In my last post I mentioned we should try to reduce side-effects in our functions. One of the easiest ways to do this is to enforce immutability.

Immutability

When I first read about Functional Programming, I was immediately struck by the oddness of immutability. I remember thinking, surely variables that can’t change are just constants – how can an application even work with just constants?! But at the time I had yet to understand pure and higher-order functions.

Finally the penny dropped: functions take an input and map it to the output. If the output is an object, it will be a new instance of that object, even if the input parameter and returned object are of the same type. The input value never changes.

The problem with mutable variables becomes most apparent in multi-threaded or asynchronous applications. For example, imagine our application uses the following DateRange class:

public class DateRange
{
    public DateTime Start { get; set; }
    public DateTime End { get; set; }

    public bool DateIsInRange(DateTime checkDate)
    {
        // Less than zero - The instance is earlier than checkDate
        // Zero - The instance is the same as checkDate
        // Greater than zero - The instance is later than checkDate
        return Start.CompareTo(checkDate) <= 0 && End.CompareTo(checkDate) >= 0;
    }
}

Which gets instantiated and called like this:

var reportDateRange = new DateRange { Start = DateTime.Parse("2020-12-01"), End = DateTime.Parse("2020-12-31") };

var transactionDate = DateTime.Parse("2020-12-29");

if (reportDateRange.DateIsInRange(transactionDate)) {
    // Do something
}

If either of reportDateRange’s public properties get amended by another thread, then reportDateRange.DateIsInRange(transactionDate) could be true on the first call but false on subsequent calls.

This is a code-smell to Functional Programmers because pure functions should always return the same result for the same input.
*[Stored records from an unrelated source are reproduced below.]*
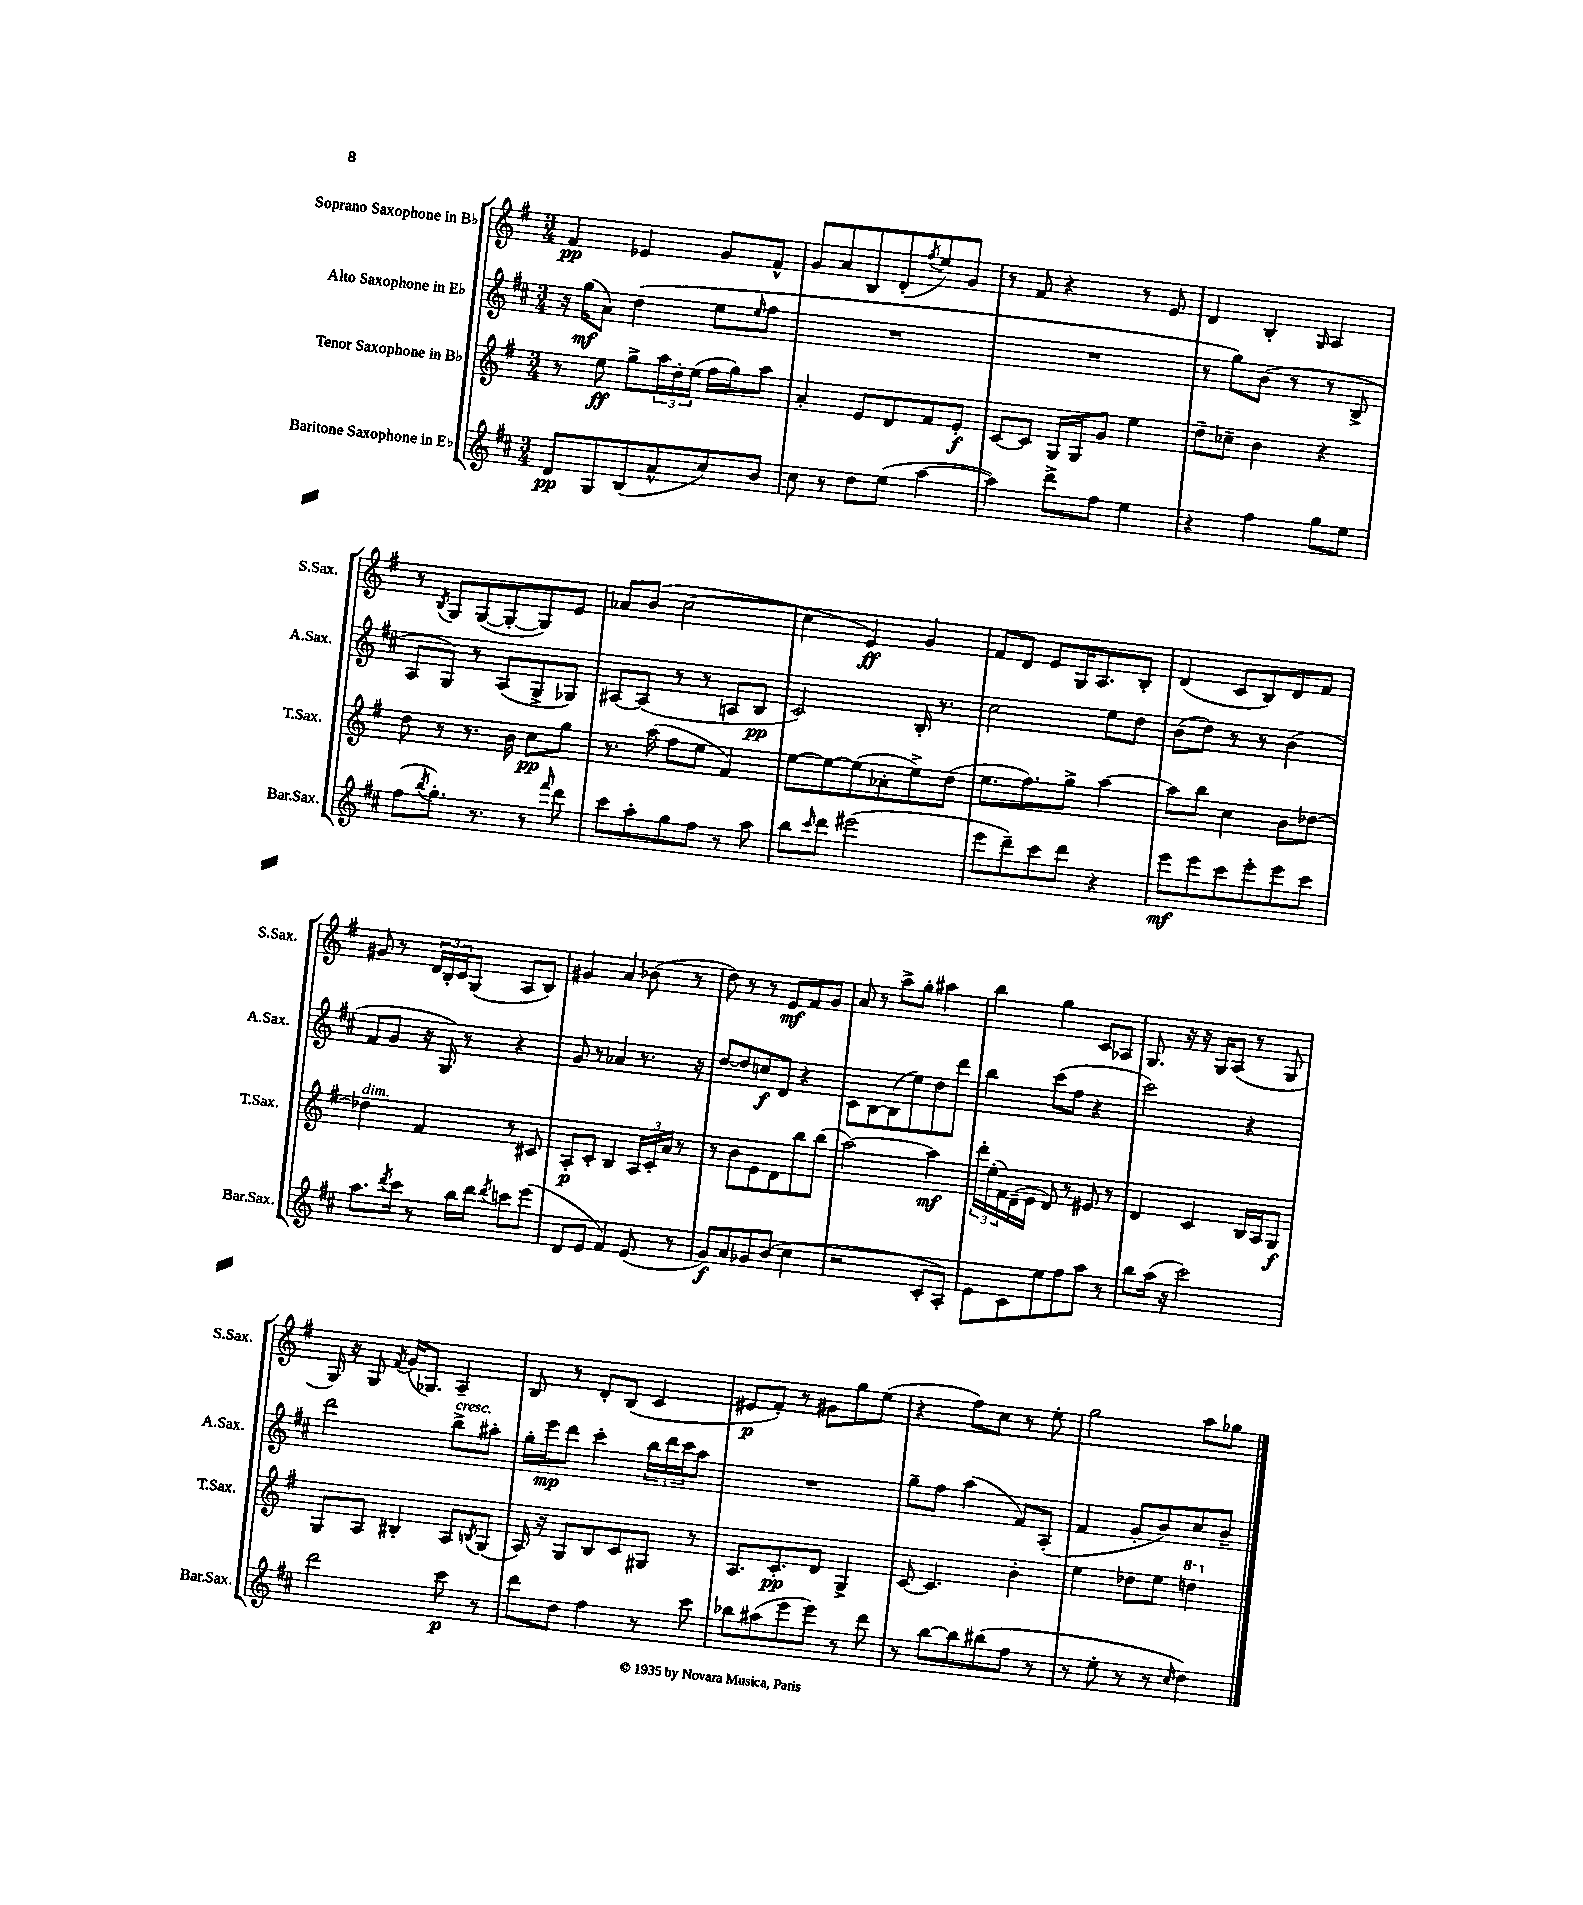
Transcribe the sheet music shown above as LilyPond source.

<<
\new StaffGroup <<
\new Staff = "s0" \with { instrumentName = "Soprano Saxophone in Bb" shortInstrumentName = "S.Sax." } {
    \clef treble \key g \major \numericTimeSignature \time 3/4
    fis'4\pp ees'4 g'8 fis'8-^ |
    g'8 a'8 b8 d'8-.( \acciaccatura { fis''8 } e''8) g'8 |
    r8 fis'8 r4 r8 e'8 |
    d'4 b4-. \grace { g16 } a4 |
    r8 \acciaccatura { b8 } g8 g8~( g8~-. g8) e'8 |
    aes'8 b'8( c''2~ |
    c''4 e'4\ff) g'4 |
    fis'8 d'8 e'8 g16 a8. b8-. |
    d'4( c'8 b8) d'8 fis'8 |
    gis'8 r8 \tuplet 3/2 { d'16 b16-. c'16 } g8( a8 b8) |
    gis'4 a'4 bes'8( r8 |
    d''8) r8 r8 e'8\mf fis'8 g'8 |
    a'8 r8 a''8-> g''8-. ais''4 |
    b''4 g''4 c'8 aes8 |
    g8. r16 r16 g16 a8( r8 g8 |
    g16) r16 g8 \acciaccatura { fis'8 } g'16( ges8.) a4-- |
    b8 r8 d'8-. b8( c'4 |
    eis'8\p fis'8-.) r8 gis'8 g''8 e''8( |
    r4 fis''8) c''8 r8 e''8-. |
    g''2 a''8 ges''8 \bar "|." |
}
\new Staff = "s1" \with { instrumentName = "Alto Saxophone in Eb" shortInstrumentName = "A.Sax." } {
    \clef treble \key d \major \numericTimeSignature \time 3/4
    r16 g''16\mf( a'8) d''4( e''8 \grace { e''16 } fis''8 |
    R2. |
    R2. |
    r8 g''8) b'8( r8 r8 b8-> |
    a8 g8) r8 a8( g8-> ges8) |
    ais8~ ais8( r8 r8 a8 b8\pp |
    cis'2) b16-. r8. |
    cis''2 e''8 d''8 |
    b'8( d''8) r8 r8 b'4( |
    fis'8 g'8 r16 g16) r8 r4 |
    g'8 r8 aes'4 r8. r16 |
    d''8~ d''8 c''8\f d'8 r4 |
    cis'8 b8~ b8( e''8) d''8 d'''8 |
    b''4 cis'''8( fis''8 r4 |
    cis'''2) r4 |
    d'''2 b''8->^\markup { \italic "cresc." } ais''8-. |
    g''16-. e'''16\mp d'''8 cis'''4-. \tuplet 3/2 { b''16 d'''16 cis'''16 } a''8 |
    R2. |
    g''8-- fis''8 a''4( fis'8) a8-.( |
    fis'4 g'8-. b'8) cis''8 b'8-- \bar "|." |
}
\new Staff = "s2" \with { instrumentName = "Tenor Saxophone in Bb" shortInstrumentName = "T.Sax." } {
    \clef treble \key g \major \numericTimeSignature \time 3/4
    r8 e''8\ff g''8-> \tuplet 3/2 { a''16 d''16-. e''16( } fis''16 g''16) a''8 |
    a'4-. e'8 d'8 fis'8 e'8-.\f |
    c'8~ c'8 g16 g16 g'8 e''4 |
    d''8-- ces''8-- b'4 r4 |
    d''8 r8 r8. b'16 c''8\pp g''8 |
    r8. a''16( fis''8 e''8 fis'4) |
    e''8~ e''8~ e''8( aes'8-. e''8->) d''8( |
    e''8. fis''8.) g''8-> a''4~ |
    a''8 b''8 c''4 b'8 des''8~ |
    des''4^\markup { \italic "dim." } fis'4 r8 cis'8 |
    a8-.\p c'8-. b4 \tuplet 3/2 { a16 c'16-. a'16 } r8 |
    r8 b'8 e'8 d'8 b''8 b''8( |
    a''2~) a''4\mf |
    \tuplet 3/2 { d'''16-. e''16-.( fis'16) } d'16--( e'16 d'8) r8 eis'8 r8 |
    d'4 c'4 b16 a16 g8\f |
    g8 a8 bis4-. a8 \acciaccatura { b8 } g8( |
    a16) r16 g8 b8 c'8 gis8 r8 |
    a8. c'8.-.\pp d'8 g4-> |
    c'8~ c'4. b'4-. |
    e''4 des''8 e''8 \ottava #1 d'''!4 \ottava #0 \bar "|." |
}
\new Staff = "s3" \with { instrumentName = "Baritone Saxophone in Eb" shortInstrumentName = "Bar.Sax." } {
    \clef treble \key d \major \numericTimeSignature \time 3/4
    d'8\pp g8 b8( a'8-^ cis''8) b'8 |
    cis''8 r8 d''8 e''8( a''4~ |
    a''4) d'''8-> fis''8 e''4 |
    r4 fis''4 g''8 e''8 |
    fis''8( \acciaccatura { b''8 } g''8.-.) r8. r8 \grace { fis'''16 } d'''8 |
    cis'''8 a''8-. g''8 fis''8 r8 a''8 |
    b''8 \grace { cis'''16 } d'''8 eis'''2( |
    e'''8 d'''8--) cis'''8 d'''8 r4 |
    e'''8\mf e'''8 cis'''8 e'''8-. e'''8 cis'''8 |
    a''8. \acciaccatura { d'''8 } cis'''16 r8 b''16 d'''16 \acciaccatura { d'''8 } c'''8 e'''8( |
    d'8 e'8 fis'4) e'8( r8 |
    g'8\f) a'8 ges'8 b'8( cis''4 |
    r2 cis'8-. a8-.) |
    e'8 cis'8 e''8 fis''8 a''8 r8 |
    b''8 a''16( r16 cis'''2) |
    d'''2 cis'''8\p r8 |
    d'''8 d''8 fis''4 r8 cis'''8 |
    bes''8 ais''8( e'''8 e'''8) r8 d'''8 |
    r8 b''8~ b''8 bis''8( fis''8 r8 |
    r8 e''8-. r8 r8 \grace { cis''16 } d''4) \bar "|." |
}
>>
>>
\layout { \context { \Score \remove "Bar_number_engraver" } }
To ensure that another thread can’t change the values we could lock the object. But the preferred solution is to make the object immutable – there’s no need to implement a locking strategy if the object can’t change1.
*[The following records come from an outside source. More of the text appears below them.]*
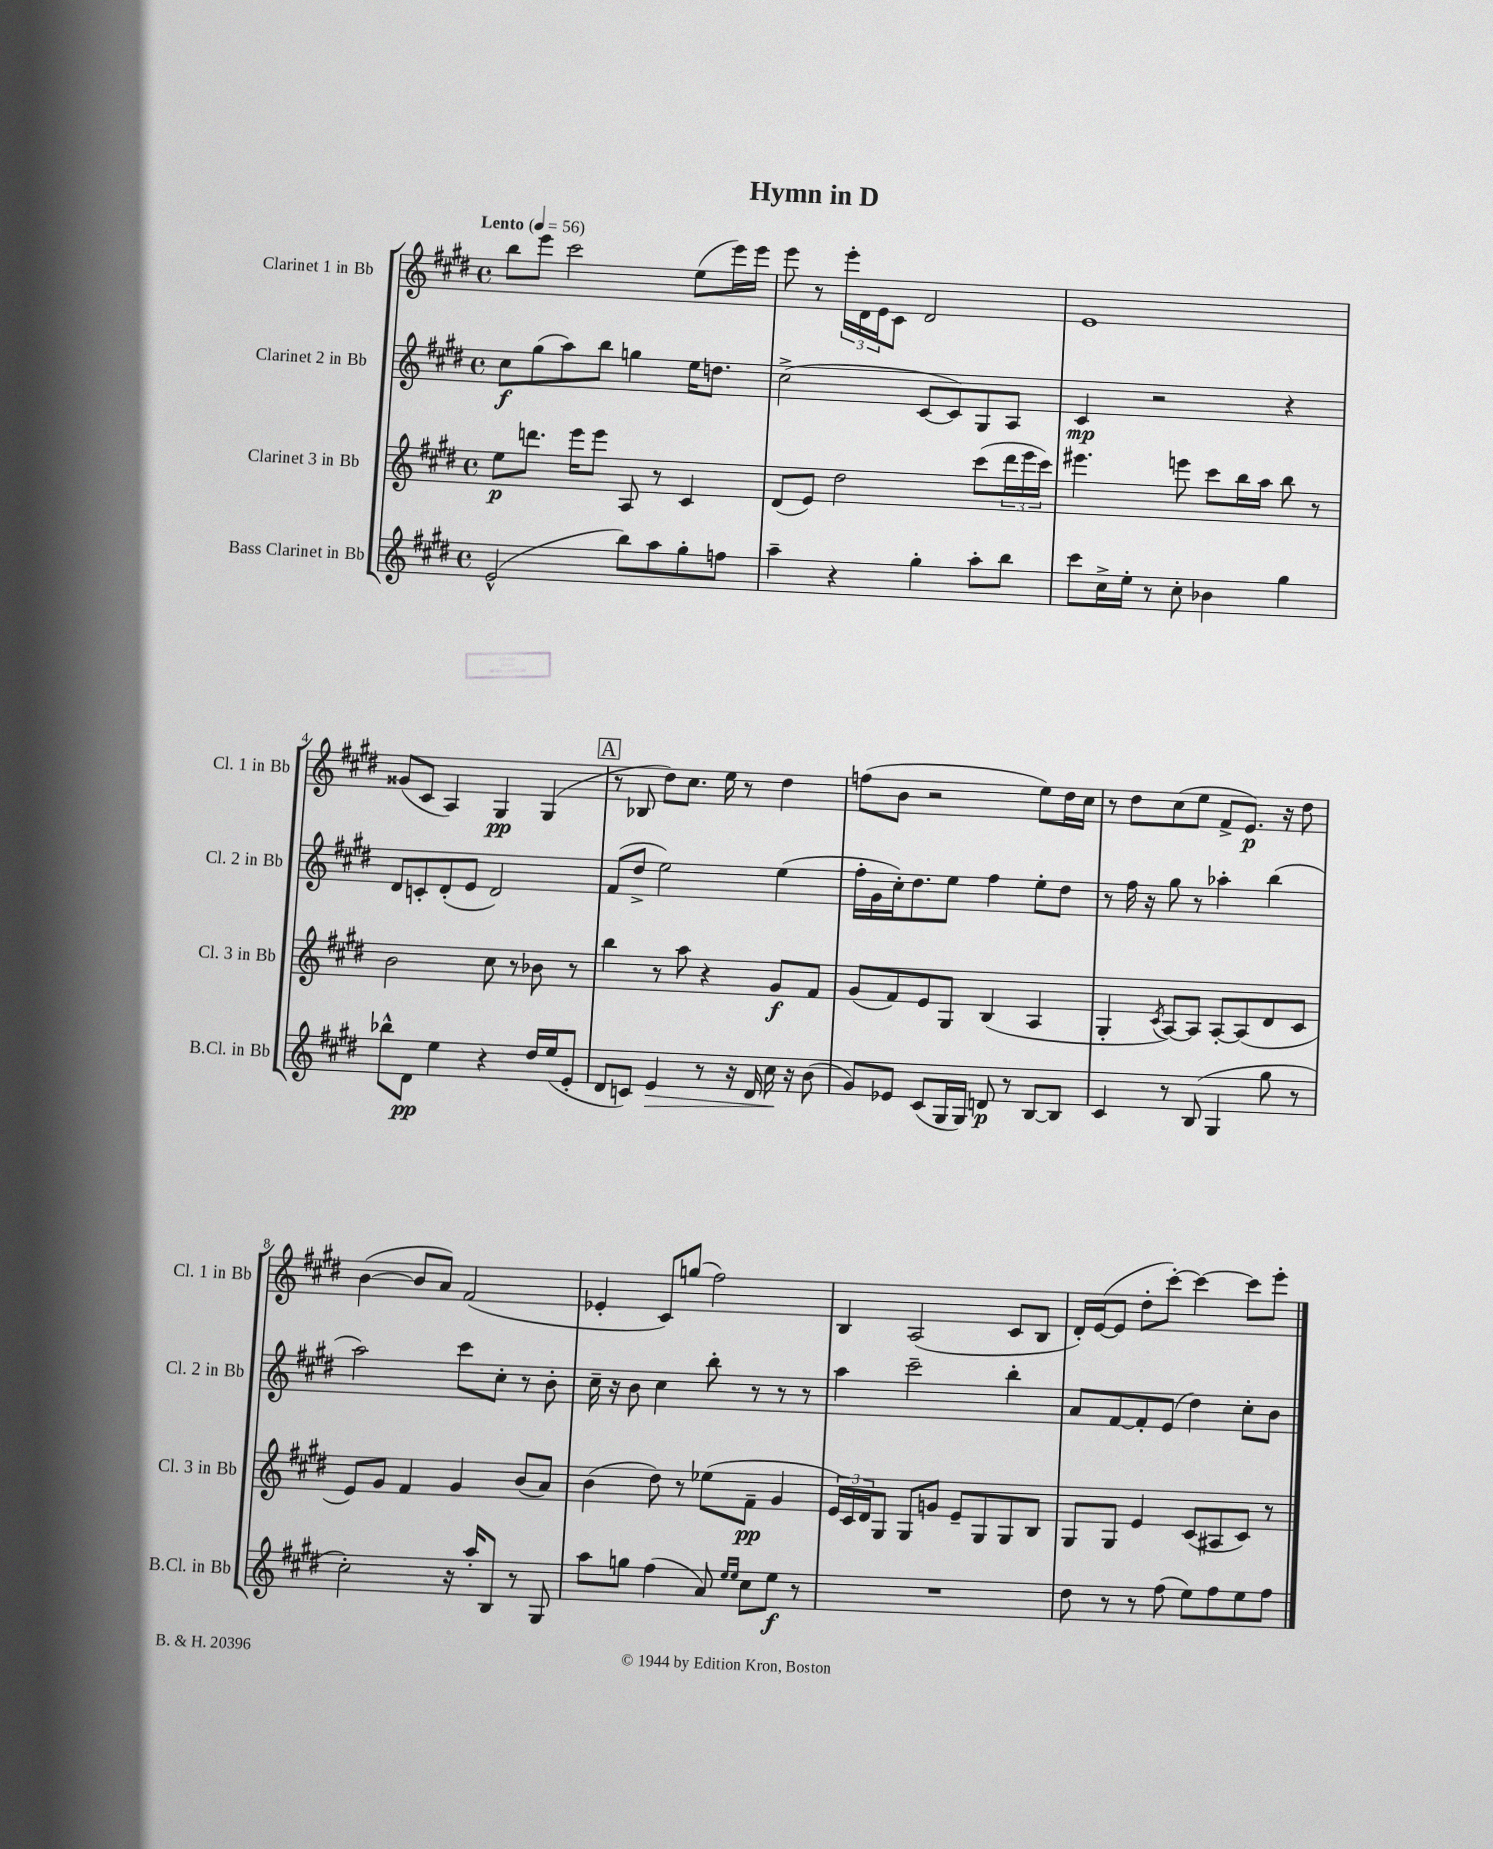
\header { title = "Hymn in D" }
<<
\new StaffGroup <<
\new Staff = "s0" \with { instrumentName = "Clarinet 1 in Bb" shortInstrumentName = "Cl. 1 in Bb" } {
    \clef treble \key e \major \defaultTimeSignature \time 4/4 \tempo "Lento" 4 = 56
    b''8 e'''8 cis'''2 e''8( e'''16) e'''16 |
    e'''8 r8 \tuplet 3/2 { e'''16-. dis'16 e'16 } cis'8 dis'2 |
    e'1 |
    gisis'8( cis'8 a4) gis4\pp gis4( |
    \mark \markup { \box "A" } r8 bes8 dis''8) cis''8. e''16 r8 dis''4 |
    f''8( b'8 r2 e''8) dis''16 cis''16 |
    r8 dis''8 cis''8( e''8 fis'8-> e'8.\p) r16 dis''8 |
    b'4~( b'8 a'8) fis'2( |
    ees'4-. cis'8) g''8( fis''2) |
    b4 a2( cis'8 b8 |
    dis'16-.) e'16~( e'8 dis''8-. cis'''8~-.) cis'''4~ cis'''8 e'''8-. \bar "|." |
}
\new Staff = "s1" \with { instrumentName = "Clarinet 2 in Bb" shortInstrumentName = "Cl. 2 in Bb" } {
    \clef treble \key e \major \defaultTimeSignature \time 4/4
    cis''8\f gis''8( a''8) b''8 g''4 e''16 d''8. |
    cis''2->( cis'8~ cis'8) gis8 a8 |
    cis'4\mp r2 r4 |
    dis'8 c'8-. dis'8-.( e'8 dis'2) |
    \mark \markup { \box "A" } fis'8( dis''8-> e''2) e''4( |
    fis''16-. gis'16 cis''16-.) dis''8. e''8 fis''4 e''8-. dis''8 |
    r8 fis''16 r16 gis''8 r8 aes''4-. b''4( |
    a''2) cis'''8 cis''8-. r8 b'8-. |
    cis''16-- r16 b'8 cis''4 b''8-. r8 r8 r8 |
    a''4 cis'''2-- b''4-. |
    a'8 fis'8~ fis'8-. e'8( dis''4) cis''8-. b'8 \bar "|." |
}
\new Staff = "s2" \with { instrumentName = "Clarinet 3 in Bb" shortInstrumentName = "Cl. 3 in Bb" } {
    \clef treble \key e \major \defaultTimeSignature \time 4/4
    e''8\p d'''8. e'''16 e'''8 a8 r8 cis'4 |
    dis'8( e'8) dis''2 cis'''8( \tuplet 3/2 { dis'''16 e'''16 cis'''16) } |
    eis'''4. e'''8 cis'''8 b''16 a''16 b''8 r8 |
    b'2 cis''8 r8 bes'8 r8 |
    \mark \markup { \box "A" } b''4 r8 a''8 r4 gis'8\f fis'8 |
    gis'8( fis'8) e'8 gis8 b4( a4 |
    gis4-. \acciaccatura { cis'8 } a8~) a8 a8~-. a8( dis'8 cis'8 |
    e'8) gis'8 fis'4 gis'4 b'8( a'8) |
    b'4( dis''8) r8 ees''8( fis'8--\pp gis'4 |
    \tuplet 3/2 { e'16) cis'16 dis'16 } gis8 gis8 g'8 e'8-- gis8 gis8 b8 |
    gis8 gis8 e'4 cis'8( ais8 cis'8) r8 \bar "|." |
}
\new Staff = "s3" \with { instrumentName = "Bass Clarinet in Bb" shortInstrumentName = "B.Cl. in Bb" } {
    \clef treble \key e \major \defaultTimeSignature \time 4/4
    e'2-^( b''8) a''8 gis''8-. f''8 |
    a''4-- r4 gis''4-. a''8-. b''8 |
    cis'''8 cis''16-> e''16-. r8 cis''8-. bes'4 gis''4 |
    bes''8-^ dis'8\pp e''4 r4 dis''16 e''16( e'8-. |
    \mark \markup { \box "A" } dis'8 c'8) e'4\> r8 r16 dis'16 cis''16\! r16 b'8( |
    gis'8) ees'8 cis'8( gis16 gis16) d'8\p r8 b8~ b8 |
    cis'4 r8 b8( gis4 gis''8 r8 |
    cis''2-.) r16 a''16-. b8 r8 gis8 |
    a''8 g''8 fis''4( a'8) \grace { e''16 e''16 } cis''8 e''8\f r8 |
    R1 |
    dis''8 r8 r8 fis''8( e''8) fis''8 e''8 fis''8 \bar "|." |
}
>>
>>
C# 6 introduced getter-only auto-properties which we can use in the DateRange class:

public class DateRange
{
    public DateTime Start { get; }
    public DateTime End { get; }

    public DateRange(DateTime start, DateTime end)
    {
        Start = start;
        End = end;
    }

    public bool DateIsInRange(DateTime checkDate)
    {
        return Start.CompareTo(checkDate) <= 0 && End.CompareTo(checkDate) >= 0;
    }
}

Start and End now have to be set in a constructor and cannot be amended once the object has been constructed (it’s the equivalent to setting the properties as readonly).

To amend the date range, you’ll need to create a new instance of DateRange:

// Note, I *have* to pass the dates in the Constructor and can’t use the object initializer syntax
var reportDateRange = new DateRange(DateTime.Parse("2020-12-01"), DateTime.Parse("2020-12-31"));

var newDateRange = new DateRange(reportDateRange.Start, DateTime.Parse("2021-01-31"));

The compiler will not allow something like reportDateRange.End = DateTime.Parse("2021-01-31");.